On August 10, 2004 at 02:59:10, Andrew Dados wrote:

>On August 09, 2004 at 18:26:10, Volker Böhm wrote:
>
>>Hi Uri,
>>
>>IceSpell has lot of classes for everything. It has a class for
>>
>>Square
>>Piece
>>Board
>>Value
>>Direction
>>Position
>>Evaluation (one class for every piece)
>>Move-Generation (one class for every piece)
>>SearchStack (holding the local information)
>>Search
>>Time-Control
>>Move
>>MoveList
>>Killer
>>History
>>...
>>(I don´t remeber everything).
>>
>>That had speed issues. Thats why Spike does not have those basic classes like
>>Square, Piece, Value, Direcion, Move, ...
>>
>>Spike has got the following classes:
>>
>>1. A "Const" Class holding only constants that do not need memory (no const
>>fields). Nearly every class is derived from the const class giving it the
>>opportunity to access all relevant constant values.
>>
>>2. A "Const-Field-Class" holding basic lookup tables
>>3. A Move-Generator-Class (only one)
>>4. An Attack-Table Class
>>5. A Board-Class
>>6. An Evaluation-Class
>>7. An Incremental-Evaluation-Class
>>8. A Pawn-Hash Class
>>9. A Hash Class
>>10. A SEE Class
>>11. A simple SEE Lookup-From-Attack-Table class
>>12. A Search Class
>>13. A Ponder Class
>>14. An Interface Class (Supporting Winboard and UCI)
>>15. A Time-Control Class (Controls that time does not exceed limit, calculates
>>the "base" time and a maximal time for the current move.
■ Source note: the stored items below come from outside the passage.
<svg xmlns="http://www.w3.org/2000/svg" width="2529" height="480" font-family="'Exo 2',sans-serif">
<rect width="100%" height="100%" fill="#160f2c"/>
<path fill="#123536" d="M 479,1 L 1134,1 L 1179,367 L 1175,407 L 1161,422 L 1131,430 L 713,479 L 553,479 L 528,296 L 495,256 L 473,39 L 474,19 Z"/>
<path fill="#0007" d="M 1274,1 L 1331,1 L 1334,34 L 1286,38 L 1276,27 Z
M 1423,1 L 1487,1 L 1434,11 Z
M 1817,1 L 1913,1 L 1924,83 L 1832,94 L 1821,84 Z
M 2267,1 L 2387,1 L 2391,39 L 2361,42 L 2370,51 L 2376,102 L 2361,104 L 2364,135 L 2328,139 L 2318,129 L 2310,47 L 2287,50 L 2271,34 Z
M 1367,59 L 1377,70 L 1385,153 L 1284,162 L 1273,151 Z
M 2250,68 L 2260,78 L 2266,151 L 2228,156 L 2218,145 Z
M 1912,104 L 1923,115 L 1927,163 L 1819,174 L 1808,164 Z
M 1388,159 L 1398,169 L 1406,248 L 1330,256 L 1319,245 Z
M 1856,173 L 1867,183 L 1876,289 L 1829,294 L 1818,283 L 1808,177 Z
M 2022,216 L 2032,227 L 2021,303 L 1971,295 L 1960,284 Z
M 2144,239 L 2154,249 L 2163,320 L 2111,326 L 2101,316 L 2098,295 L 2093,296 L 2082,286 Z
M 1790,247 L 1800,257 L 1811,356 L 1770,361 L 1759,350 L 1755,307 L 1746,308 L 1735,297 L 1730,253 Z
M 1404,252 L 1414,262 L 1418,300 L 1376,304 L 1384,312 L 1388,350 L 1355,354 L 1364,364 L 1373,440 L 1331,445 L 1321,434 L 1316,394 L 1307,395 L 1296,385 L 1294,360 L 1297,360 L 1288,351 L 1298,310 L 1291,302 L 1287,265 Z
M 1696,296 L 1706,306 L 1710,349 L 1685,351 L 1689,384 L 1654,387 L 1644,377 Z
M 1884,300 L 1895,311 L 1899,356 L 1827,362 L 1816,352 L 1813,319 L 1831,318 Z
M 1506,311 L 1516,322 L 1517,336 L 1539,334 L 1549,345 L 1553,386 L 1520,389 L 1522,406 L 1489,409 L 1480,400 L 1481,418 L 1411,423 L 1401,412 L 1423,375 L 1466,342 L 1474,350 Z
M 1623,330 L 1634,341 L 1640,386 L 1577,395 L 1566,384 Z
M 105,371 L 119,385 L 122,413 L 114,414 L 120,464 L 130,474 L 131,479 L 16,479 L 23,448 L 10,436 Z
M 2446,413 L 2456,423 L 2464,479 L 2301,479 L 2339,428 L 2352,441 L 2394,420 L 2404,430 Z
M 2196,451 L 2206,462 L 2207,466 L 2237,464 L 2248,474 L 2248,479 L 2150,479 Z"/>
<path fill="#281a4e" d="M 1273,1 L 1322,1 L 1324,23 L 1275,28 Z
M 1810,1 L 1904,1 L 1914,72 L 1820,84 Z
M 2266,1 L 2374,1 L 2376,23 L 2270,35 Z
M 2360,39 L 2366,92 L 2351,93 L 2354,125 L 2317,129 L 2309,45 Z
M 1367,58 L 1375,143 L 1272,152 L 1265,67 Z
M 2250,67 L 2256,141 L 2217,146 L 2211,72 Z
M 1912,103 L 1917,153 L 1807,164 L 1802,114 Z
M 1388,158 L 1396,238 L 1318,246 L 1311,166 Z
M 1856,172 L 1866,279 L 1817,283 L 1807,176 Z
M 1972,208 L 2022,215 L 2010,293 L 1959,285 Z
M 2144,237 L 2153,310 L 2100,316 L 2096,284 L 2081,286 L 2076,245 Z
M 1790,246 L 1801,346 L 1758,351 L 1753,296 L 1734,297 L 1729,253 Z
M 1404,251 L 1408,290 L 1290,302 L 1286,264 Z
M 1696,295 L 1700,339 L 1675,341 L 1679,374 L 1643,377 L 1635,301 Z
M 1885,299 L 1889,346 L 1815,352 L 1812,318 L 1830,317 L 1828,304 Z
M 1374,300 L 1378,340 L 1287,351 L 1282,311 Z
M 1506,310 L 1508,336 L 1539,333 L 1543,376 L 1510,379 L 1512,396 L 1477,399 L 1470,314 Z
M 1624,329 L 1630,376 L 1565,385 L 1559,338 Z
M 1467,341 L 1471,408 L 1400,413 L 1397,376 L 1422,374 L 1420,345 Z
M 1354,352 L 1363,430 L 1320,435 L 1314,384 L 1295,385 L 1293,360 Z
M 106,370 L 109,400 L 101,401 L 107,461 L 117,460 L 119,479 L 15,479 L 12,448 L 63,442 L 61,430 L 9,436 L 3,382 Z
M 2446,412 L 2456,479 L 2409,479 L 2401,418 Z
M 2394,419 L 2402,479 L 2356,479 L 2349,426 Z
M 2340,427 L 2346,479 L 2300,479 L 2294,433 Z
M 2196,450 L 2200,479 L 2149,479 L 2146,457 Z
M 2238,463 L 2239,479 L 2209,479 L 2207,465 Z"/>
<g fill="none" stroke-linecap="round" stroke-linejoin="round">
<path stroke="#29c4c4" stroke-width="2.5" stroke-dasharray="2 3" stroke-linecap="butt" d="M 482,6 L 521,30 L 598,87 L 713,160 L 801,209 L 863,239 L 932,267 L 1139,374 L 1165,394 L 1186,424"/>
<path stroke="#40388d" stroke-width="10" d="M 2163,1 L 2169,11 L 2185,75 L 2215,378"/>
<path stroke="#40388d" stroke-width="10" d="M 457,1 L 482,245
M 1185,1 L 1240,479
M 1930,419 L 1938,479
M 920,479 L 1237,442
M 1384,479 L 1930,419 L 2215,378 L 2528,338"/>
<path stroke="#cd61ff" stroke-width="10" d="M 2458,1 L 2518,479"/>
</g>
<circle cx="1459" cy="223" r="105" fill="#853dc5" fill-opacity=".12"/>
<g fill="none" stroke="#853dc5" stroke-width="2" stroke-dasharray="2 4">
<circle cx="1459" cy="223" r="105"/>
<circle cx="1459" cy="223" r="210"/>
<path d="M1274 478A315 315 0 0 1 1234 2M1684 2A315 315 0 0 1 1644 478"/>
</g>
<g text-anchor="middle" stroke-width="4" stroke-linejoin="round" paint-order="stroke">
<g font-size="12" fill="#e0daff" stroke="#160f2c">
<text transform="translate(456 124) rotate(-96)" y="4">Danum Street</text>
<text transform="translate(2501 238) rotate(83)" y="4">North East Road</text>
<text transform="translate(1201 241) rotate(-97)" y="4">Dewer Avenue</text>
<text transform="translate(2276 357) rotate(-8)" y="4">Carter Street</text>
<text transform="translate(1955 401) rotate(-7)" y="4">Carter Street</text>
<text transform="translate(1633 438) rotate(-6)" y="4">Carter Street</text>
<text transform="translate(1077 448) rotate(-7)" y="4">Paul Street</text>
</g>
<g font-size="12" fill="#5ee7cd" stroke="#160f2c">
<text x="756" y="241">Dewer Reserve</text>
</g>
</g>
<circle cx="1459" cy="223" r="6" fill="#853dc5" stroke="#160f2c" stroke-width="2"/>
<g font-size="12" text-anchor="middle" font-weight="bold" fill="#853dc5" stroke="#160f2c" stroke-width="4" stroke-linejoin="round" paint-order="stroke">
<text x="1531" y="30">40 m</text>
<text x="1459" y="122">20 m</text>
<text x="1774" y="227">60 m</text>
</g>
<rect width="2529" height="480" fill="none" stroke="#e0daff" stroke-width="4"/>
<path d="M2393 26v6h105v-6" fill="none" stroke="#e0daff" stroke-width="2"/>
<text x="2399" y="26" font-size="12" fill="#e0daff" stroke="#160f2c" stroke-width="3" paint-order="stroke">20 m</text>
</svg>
The base time is only
>>calculated by time settings and amount of moves done)
>>16. A Timefactor Class (Calculates the current time factor, the time-factor is
>>only dependant of game situation and search issues (pv-change, value-change,
>>...))
>>
>>Maybe I forgot one or two. Some Classes are large, this is not good in a design
>>point of view. But for Chess speed is most relevant.
>>
>>Greetings Volker
>
>IMO above is a typical example of bad oo programming: classes for everything.
>Art for art imo. very scholar and 'proper' and sloow from design. Passing
>pointers everywhere.
>
>Take hashtable: allocate at startup (reallocate as option) then 2 functions:
>store and retrieve. Does it need its own class? NO. Ponder... Const... (why not
>const.h file?).
> Square and piece is just enum... why waste time to call its class is beyond my
>understanding.
>
><rant> I hate watching those sources where *everything* is wrapped in some
>useless class - is it just me?</rant>
>
>-Andrew-


Well we can argue about software engineering till the cows come home ;)
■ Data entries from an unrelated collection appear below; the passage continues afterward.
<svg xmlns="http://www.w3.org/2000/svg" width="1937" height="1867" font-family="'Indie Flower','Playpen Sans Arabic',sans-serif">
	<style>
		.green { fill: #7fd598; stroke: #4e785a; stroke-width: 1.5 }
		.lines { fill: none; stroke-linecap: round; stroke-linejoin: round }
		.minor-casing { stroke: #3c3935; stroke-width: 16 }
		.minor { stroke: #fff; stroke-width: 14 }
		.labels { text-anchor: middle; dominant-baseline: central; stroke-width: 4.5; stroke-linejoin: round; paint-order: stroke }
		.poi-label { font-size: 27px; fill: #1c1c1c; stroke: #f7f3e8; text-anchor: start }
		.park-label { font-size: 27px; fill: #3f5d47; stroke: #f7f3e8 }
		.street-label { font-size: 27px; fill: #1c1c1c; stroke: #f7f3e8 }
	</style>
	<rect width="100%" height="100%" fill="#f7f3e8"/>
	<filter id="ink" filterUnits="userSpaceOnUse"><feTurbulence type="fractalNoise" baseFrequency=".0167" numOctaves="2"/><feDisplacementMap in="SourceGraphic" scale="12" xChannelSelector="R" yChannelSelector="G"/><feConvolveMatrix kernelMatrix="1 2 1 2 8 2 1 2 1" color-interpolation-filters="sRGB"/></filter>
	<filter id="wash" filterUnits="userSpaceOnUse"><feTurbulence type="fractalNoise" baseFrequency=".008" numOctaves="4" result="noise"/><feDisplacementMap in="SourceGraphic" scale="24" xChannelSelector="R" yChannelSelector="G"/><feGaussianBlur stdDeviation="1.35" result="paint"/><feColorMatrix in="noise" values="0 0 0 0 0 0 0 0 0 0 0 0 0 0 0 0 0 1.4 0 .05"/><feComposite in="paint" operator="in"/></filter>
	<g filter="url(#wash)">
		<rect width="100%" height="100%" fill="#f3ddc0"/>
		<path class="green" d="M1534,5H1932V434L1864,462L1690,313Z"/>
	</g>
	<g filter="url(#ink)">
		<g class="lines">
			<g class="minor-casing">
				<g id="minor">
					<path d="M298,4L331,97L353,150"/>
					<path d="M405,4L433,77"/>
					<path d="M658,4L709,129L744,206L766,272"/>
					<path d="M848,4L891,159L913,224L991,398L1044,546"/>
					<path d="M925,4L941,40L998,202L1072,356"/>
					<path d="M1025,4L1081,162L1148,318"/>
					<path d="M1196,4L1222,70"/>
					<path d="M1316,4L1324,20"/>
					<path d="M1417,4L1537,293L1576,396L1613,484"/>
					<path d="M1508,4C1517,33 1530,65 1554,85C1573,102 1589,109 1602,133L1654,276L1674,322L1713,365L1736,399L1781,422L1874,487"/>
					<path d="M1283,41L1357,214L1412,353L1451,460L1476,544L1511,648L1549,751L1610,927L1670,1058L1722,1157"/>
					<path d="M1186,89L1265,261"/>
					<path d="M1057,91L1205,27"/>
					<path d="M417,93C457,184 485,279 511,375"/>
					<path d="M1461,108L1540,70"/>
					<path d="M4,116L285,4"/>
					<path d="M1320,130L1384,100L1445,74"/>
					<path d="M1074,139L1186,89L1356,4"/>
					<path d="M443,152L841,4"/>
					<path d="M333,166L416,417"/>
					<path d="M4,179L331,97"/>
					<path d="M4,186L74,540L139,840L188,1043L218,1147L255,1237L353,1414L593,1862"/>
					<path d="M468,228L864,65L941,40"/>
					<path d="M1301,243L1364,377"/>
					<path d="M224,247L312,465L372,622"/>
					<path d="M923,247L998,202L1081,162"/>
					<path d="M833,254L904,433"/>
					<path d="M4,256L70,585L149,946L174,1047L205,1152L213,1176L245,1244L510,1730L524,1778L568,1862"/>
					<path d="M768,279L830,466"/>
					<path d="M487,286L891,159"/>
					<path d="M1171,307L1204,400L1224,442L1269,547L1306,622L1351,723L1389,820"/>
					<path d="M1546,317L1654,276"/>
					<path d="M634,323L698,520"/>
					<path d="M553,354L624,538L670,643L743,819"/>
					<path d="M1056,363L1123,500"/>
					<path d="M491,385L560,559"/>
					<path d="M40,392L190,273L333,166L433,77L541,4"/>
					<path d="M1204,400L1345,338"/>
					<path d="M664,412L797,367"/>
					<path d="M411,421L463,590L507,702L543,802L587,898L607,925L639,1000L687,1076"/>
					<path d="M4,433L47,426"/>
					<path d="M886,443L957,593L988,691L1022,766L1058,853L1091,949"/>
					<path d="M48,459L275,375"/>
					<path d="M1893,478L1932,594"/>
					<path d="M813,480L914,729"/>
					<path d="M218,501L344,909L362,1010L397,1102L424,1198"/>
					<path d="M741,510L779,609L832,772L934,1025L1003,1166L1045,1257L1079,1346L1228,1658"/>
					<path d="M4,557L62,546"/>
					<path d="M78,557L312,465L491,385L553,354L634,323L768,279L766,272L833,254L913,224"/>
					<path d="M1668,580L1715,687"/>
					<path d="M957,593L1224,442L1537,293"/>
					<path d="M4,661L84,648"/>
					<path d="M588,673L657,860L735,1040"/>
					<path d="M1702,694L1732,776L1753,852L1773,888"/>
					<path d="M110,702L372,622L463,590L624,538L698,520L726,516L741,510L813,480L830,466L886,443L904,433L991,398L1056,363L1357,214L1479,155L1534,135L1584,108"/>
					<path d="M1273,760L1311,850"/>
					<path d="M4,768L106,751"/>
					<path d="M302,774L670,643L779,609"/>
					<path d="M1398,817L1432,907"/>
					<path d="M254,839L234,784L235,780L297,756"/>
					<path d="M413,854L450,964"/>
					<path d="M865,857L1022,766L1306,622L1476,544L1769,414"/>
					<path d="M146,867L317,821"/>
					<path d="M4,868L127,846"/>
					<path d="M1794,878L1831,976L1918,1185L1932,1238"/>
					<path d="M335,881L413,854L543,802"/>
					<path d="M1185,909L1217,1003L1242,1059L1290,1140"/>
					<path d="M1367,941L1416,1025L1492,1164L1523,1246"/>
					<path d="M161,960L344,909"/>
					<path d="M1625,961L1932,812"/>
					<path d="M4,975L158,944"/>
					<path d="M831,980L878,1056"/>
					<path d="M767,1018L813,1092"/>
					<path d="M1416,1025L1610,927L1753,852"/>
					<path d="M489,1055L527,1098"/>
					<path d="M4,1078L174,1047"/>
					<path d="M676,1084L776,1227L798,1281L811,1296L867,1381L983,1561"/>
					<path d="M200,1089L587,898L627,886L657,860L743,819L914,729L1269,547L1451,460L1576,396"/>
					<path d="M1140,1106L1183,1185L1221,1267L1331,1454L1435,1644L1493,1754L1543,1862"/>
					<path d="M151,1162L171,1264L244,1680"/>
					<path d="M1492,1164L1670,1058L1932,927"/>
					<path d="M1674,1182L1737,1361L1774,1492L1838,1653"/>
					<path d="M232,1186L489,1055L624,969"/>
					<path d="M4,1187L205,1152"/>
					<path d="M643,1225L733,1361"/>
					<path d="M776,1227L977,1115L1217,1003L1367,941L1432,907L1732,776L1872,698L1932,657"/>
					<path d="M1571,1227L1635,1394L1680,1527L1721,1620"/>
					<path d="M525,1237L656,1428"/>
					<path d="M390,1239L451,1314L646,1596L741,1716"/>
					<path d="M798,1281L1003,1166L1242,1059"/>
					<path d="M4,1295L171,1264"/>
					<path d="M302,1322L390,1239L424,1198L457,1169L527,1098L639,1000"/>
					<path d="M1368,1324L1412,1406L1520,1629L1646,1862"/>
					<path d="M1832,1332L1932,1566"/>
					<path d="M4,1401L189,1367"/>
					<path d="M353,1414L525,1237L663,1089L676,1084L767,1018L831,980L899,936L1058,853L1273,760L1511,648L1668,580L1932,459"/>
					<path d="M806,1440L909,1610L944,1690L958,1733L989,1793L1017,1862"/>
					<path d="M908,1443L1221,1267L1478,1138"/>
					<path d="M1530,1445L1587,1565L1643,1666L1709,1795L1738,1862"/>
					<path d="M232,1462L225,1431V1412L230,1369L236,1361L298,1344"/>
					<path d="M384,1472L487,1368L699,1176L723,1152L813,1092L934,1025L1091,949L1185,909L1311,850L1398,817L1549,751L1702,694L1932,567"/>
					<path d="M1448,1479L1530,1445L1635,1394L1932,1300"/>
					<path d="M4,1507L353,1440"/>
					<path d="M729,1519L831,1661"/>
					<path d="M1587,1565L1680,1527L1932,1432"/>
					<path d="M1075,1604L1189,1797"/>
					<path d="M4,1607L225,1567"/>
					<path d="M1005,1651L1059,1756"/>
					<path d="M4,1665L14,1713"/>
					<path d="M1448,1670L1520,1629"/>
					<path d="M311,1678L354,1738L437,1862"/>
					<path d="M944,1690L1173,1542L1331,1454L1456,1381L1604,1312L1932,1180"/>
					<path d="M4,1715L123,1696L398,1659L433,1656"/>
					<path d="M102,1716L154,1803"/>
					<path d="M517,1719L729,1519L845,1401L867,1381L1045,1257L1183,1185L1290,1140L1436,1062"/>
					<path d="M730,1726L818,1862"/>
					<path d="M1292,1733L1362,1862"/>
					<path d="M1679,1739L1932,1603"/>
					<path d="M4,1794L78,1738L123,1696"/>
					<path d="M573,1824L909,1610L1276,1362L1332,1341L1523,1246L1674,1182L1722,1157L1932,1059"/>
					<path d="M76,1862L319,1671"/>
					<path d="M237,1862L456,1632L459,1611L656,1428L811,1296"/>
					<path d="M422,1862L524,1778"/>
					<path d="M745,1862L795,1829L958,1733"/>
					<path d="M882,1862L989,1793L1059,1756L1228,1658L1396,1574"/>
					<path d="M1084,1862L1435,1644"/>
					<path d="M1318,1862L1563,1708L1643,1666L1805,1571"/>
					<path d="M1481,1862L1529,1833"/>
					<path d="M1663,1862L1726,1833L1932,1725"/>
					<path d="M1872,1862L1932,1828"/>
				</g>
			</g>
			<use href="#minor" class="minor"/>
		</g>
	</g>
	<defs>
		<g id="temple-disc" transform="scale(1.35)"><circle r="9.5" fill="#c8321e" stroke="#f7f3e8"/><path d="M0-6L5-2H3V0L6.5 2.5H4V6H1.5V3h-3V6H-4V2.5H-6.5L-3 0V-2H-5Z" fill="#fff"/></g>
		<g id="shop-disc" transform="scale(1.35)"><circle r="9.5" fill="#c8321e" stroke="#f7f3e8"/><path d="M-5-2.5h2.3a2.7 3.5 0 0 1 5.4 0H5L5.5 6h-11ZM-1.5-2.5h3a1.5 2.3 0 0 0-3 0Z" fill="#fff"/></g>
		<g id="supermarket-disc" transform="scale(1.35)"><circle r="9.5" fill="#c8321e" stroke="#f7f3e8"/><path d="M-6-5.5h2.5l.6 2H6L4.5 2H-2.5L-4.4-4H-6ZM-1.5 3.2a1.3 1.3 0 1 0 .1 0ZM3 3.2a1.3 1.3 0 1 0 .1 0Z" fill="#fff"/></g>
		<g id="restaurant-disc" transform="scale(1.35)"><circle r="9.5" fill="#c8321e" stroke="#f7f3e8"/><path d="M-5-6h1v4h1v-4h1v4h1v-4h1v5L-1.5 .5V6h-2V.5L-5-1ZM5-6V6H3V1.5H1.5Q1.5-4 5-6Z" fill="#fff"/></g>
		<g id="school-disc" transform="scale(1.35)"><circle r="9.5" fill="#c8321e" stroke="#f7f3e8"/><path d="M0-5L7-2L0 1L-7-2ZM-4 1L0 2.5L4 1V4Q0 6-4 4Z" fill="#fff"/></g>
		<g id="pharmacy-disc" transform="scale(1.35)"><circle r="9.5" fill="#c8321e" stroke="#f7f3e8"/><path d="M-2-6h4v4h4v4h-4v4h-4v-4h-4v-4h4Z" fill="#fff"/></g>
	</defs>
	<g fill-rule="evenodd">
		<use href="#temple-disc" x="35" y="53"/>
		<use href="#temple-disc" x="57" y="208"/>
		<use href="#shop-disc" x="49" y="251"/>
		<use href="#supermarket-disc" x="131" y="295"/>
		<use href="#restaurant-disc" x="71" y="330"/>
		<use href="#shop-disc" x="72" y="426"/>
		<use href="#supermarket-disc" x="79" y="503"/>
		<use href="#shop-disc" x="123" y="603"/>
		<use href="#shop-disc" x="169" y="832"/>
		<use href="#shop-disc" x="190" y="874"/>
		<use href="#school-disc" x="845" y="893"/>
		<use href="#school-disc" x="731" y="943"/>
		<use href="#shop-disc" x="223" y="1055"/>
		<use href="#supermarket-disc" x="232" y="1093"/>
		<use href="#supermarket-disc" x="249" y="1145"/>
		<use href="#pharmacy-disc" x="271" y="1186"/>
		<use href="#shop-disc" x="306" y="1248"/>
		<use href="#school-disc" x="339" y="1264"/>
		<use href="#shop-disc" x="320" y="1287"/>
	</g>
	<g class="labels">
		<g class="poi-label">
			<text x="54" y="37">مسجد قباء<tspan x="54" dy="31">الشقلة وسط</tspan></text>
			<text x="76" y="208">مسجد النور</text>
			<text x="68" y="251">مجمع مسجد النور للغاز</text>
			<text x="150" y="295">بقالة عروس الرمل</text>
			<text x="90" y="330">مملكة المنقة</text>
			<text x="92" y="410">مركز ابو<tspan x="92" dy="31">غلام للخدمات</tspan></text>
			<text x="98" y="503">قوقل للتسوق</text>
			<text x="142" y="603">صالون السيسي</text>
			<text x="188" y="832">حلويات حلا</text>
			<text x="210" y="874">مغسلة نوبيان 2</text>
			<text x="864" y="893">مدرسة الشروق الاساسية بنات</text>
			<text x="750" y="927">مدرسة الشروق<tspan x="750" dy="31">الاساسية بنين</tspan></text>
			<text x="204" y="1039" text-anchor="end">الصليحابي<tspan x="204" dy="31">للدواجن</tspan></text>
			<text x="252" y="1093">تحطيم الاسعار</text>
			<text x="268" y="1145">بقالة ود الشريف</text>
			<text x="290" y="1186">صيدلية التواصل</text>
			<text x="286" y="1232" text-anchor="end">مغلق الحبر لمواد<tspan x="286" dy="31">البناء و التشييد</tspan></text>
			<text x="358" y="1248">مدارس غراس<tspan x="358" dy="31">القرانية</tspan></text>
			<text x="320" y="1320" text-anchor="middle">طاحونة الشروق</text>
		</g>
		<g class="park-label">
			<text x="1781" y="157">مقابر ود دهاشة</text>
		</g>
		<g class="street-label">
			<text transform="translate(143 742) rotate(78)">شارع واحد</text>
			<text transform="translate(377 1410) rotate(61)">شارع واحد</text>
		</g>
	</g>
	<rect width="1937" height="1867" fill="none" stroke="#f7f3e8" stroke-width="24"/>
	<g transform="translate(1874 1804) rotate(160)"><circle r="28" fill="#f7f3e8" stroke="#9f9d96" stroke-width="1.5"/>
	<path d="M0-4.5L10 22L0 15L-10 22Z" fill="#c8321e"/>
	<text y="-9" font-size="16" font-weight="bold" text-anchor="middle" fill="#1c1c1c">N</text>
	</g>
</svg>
My personal view is that a chess engine is a small enough project that speed
should take precedence over abstraction, but that a certain amount of
abstraction can (and should) be done for free.  This means inline functions
instead of macros, but not tons of inheritance and virtual classes and such.

If I had to do it personally, I would have classes for Piece, Move, Board,
Thread, Frame (necessary for iterative search), Hashtable, Interface, and
Timecontrol, which is really not too far off from Volker's design.  Not too
surprisingly, I think his organization has improved a lot from IceSpell to
Spike.

I am thinking about switching Zappa from C to C++, primarily to make it simpler
and easier to update.  I don't think it would take that long (it could be done
incrementally), and the code would be somewhat cleaner.

Some of it is just a matter of taste: do you prefer

int move;

#define m_f_loc(A) ((A) & 0xFF)
...

or

class move {
  private:
    int move;

  public:
  inline int m_f_loc(void) { return move & 0xFF; }
}

I am fairly sure these will generate the same assembly.